Kano, Y., Nishida, S., Nakajima, J. (2012) Waterfalls drive parallel evolution in a freshwater goby. Ecology and Evolution, DOI: 10.1002/ece3.295.
共著でかかわっていた論文が出ました。オープンアクセスなのでぜひご覧下さい(リンク)。1st著者の圧倒的な(色々な意味での)戦闘力をヒシヒシと感じました。とてもこの域には行けない気がする・・
タイトルの通り、西表島にいるキバラヨシノボリと呼ばれるヨシノボリはそれぞれ滝の上で別個に平行進化したのではないか、という論文です。異所的同方向進化といいましょうか、すなわちはじめにキバラヨシノボリという種が出来て、それが分布を広げていったのではなく、クロヨシノボリという種が滝によって陸封される過程で、それぞれの滝の上で別個に、皆似たような見た目のキバラヨシノボリとなってしまったのではないか、という話です。特にFig.5の滝の高さとキバラ-クロの遺伝的距離の関係は、はじめに見せてもらった時に驚愕しました。
さて、そこは置いておいて、何故滝の上で別個に同じ種が進化するなどということが起こりうるのか、考察でいくつか可能性を述べています。私個人としては薄暗く魚類の捕食者がいない渓流において、効果的に雌雄が出会うために都合が良い色彩というのがいくつかあって、そのうち潜在的に短期で発現できる色彩パターンに選択肢はあまりなく、結果的にすべて同じ色彩パターンになっていったから、というのが可能性として一番大きいのではないかと考えています。
また、この結果は遺伝的系統と形態的分類の関係について、一つの大きな方向性を与えうるのではないかと考えています。すなわち、遺伝的差異と形態的差異が必ずしもリンクしておらず、遺伝的にだいぶ違っていても、見た目が同じなら同種として認識され交雑が起こりうるような生物では、遺伝的差異はそもそもあまり問題でなく、見た目がすべてであるので、ある程度系統を無視した形の、見た目でまとめた分類単位(種とか亜種)が存在しうるのではないか、存在してもいいのではないか、ということです。
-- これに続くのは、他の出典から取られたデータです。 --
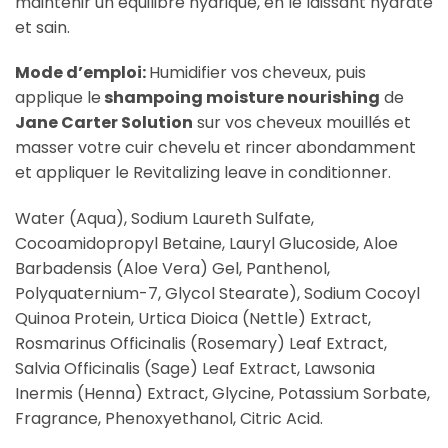
maintenir un équilibre hydrique, en le laissant hydraté
et sain.
Mode d’emploi:
Humidifier vos cheveux, puis
applique le
shampoing moisture nourishing
de
Jane Carter Solution
sur vos cheveux mouillés et
masser votre cuir chevelu et rincer abondamment
et appliquer le Revitalizing leave in conditionner.
Water (Aqua), Sodium Laureth Sulfate,
Cocoamidopropyl Betaine, Lauryl Glucoside, Aloe
Barbadensis (Aloe Vera) Gel, Panthenol,
Polyquaternium-7, Glycol Stearate), Sodium Cocoyl
Quinoa Protein, Urtica Dioica (Nettle) Extract,
Rosmarinus Officinalis (Rosemary) Leaf Extract,
Salvia Officinalis (Sage) Leaf Extract, Lawsonia
Inermis (Henna) Extract, Glycine, Potassium Sorbate,
Fragrance, Phenoxyethanol, Citric Acid.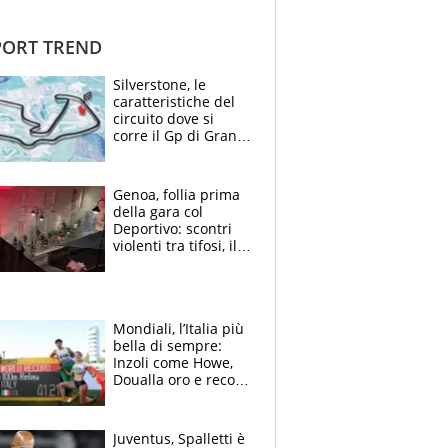
ORT TREND
Silverstone, le
caratteristiche del
circuito dove si
corre il Gp di Gran
Bretagna del
Motomondiale
Genoa, follia prima
della gara col
Deportivo: scontri
violenti tra tifosi, il
video è virale
Mondiali, l’Italia più
bella di sempre:
Inzoli come Howe,
Doualla oro e record
con la staffetta, Di
Fabio dominatrice
Juventus, Spalletti è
猫も杓子も遺伝的に違うから別種・別亜種(でも形態は見ない)というのは問題で、分類はやはり形態ありきで、遺伝的系統はある程度無視しても良い、という場合もありうるんではないでしょうか。もちろん、系統と形態が一致していればそれに越したことはありませんが。
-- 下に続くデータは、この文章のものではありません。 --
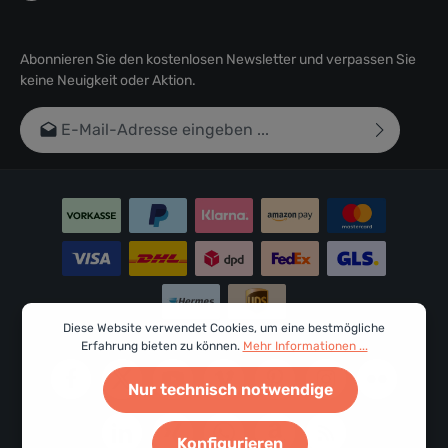
Abonnieren Sie den kostenlosen Newsletter und verpassen Sie
keine Neuigkeit oder Aktion.
E-Mail-Adresse*
Ich habe die
Datenschutzbestimmungen
zur Kenntnis
genommen und die
AGB
gelesen und bin mit ihnen
einverstanden.
Um weiterzugehen, geben Sie die oben abgebildeten
Zeichen ein*
Diese Website verwendet Cookies, um eine bestmögliche
Erfahrung bieten zu können.
Mehr Informationen ...
Nur technisch notwendige
Konfigurieren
特にヨシノボリ類では遺伝的差異と見た目の違いが必ずしもリンクしていないようですので、いくつかの集団を用いてうまい実験デザインでお見合い実験を繰り返すと、進化的に興味深い現象を観察できると同時に、分類の仕方についても重要な知見を得られるのではないかと思います。

ということで、キバラヨシノボリの仔魚。昨年6月に西表島に行った際に撮影したもの。滝の上の淀みはきわめて不安定そうな環境で、このような仔魚がフラフラしているのは、何とも奇妙に感じます。

しかし残念ながら、西表島の滝の上に行くと、私は水生甲虫屋であります。これはいわゆるアマミミゾドロムシ系の西表島にいる種。実は故・佐藤正孝博士は博士学位論文中で八重山のこやつを別亜種として取り扱っていますが、それは非公式なもので、その後学術論文上で記載された形跡はありません。これは未記載亜種なんでしょうか。